Hudson Yards has been able to provide a haven close enough to the center of the Big Apple but with the ample space that the big companies need. For instance, when Facebook was looking for another New York office, it needed something big enough to fit up to 6,000 workers or double the number it currently employs in the city. And so, NYC is becoming home to the West Coast technology giants, in a sense rivaling Silicon Valley. NY still has a very long way to go before overtaking the Bay Area as the nation’s tech leader, but it is increasingly competing for tech companies.

This is very good news for NYC. The four big tech companies “attract thousands of out-of-state employees with advanced degrees and work experience, and drive unprecedented influxes in luxury rentals, rent hikes, and the flipping of buildings and private homes,” said Kiana Davis, a policy analyst at the Urban Justice Center.

This growth has come largely without the help of major economic incentives from the city and state governments. NY legislatures proved averse to offering such incentives. When Amazon was offered over $3 billion in public subsidies, it also faced hostility and backlash leading Amazon backed out of the deal. The company has continued to grow its NYC footprint, albeit more slowly. Many legislatures seem to feel like being close to NYC is incentive enough, because of the ready pool of employee talent available in the city and willing to move in. Indeed, last month, Amazon announced that it would lease space for 1,500 workers in Midtown.

Google too has outgrown its NYC space, and is temporarily leasing two buildings. It anxiously awaits the completion of a much larger development near the Holland Tunnel, St. John’s Terminal, where its new office should be ready in 2022. The interesting thing is that this NYC office space is no longer filled predominately with sales and marketing experts. These are highly skilled workers involved in software development. According to the Times, of the roughly 800 job openings that Amazon has in the NYC, more than half are for engineers, developers, and data scientists.

The number of tech jobs in NYC has jumped 80 percent over the past decade, up to 142,600, from 79,400 in 2009, as per the NYS Comptroller’s office. Furthermore, in November, New York had the third-highest number of tech openings of all cities in the U.S., 26,843, only lagging behind San Francisco and Seattle. “You have younger engineers and those sorts of people who frankly want to live in New York City because it’s a more interesting and fun place to live,” said Oren Michels, a tech adviser and investor. “San Francisco is turning into a company town and the company is tech, both professionally and personally.” He says the reason that tech personnel in NYC is increasing is because these employees want to live in NY.

Besides for attracting the biggest tech companies, the NY region is also becoming a boon for startups. From 2018 through the third quarter of 2019, investors poured over $27 billion into start-ups in the region, the second most in that time for any area outside San Francisco, as per the MoneyTree Report by PwC-CB Insights.

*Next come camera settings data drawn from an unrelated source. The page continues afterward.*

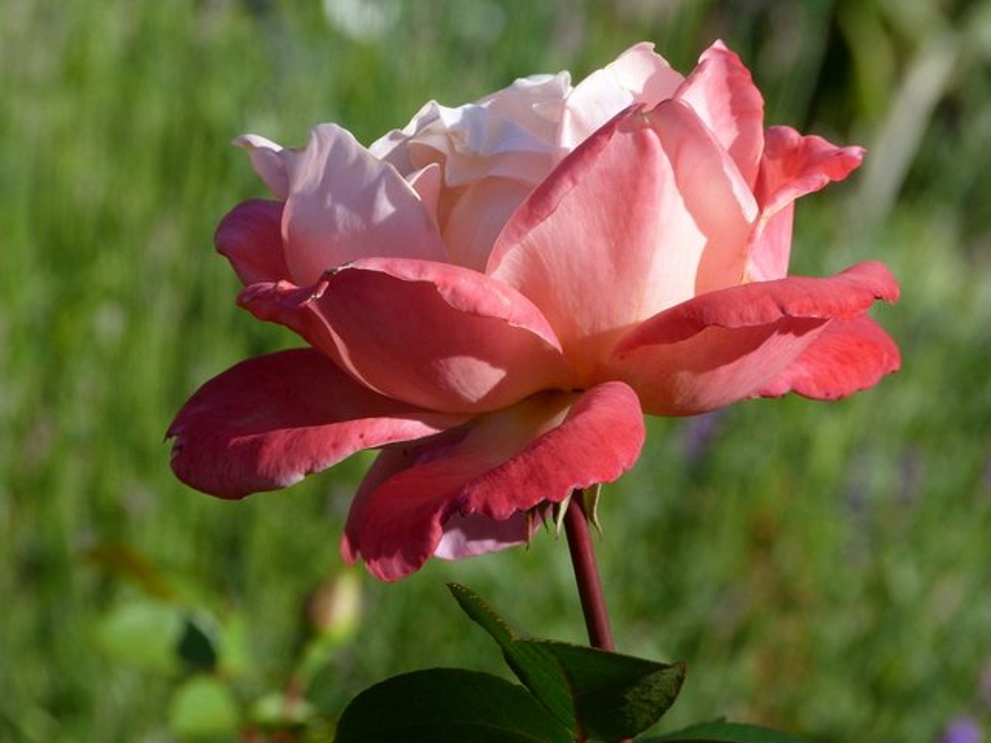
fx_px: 8703
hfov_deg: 6.5
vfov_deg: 4.9
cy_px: 372
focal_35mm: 304
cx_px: 496
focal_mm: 54.7
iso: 80
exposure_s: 1/250
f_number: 5.6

This influx of skilled workers will undeniably have an impact on all aspects of NYC life, including the price of residential real estate. “I speak to brokerage groups twice a week, and the conversation is always peppered with questions about the tech sector,” says Jonathan Miller, president of Miller Samuel, a real estate appraisal firm. “If you have 20,000 employees coming in who are high-wage earners, that can have a pronounced impact.”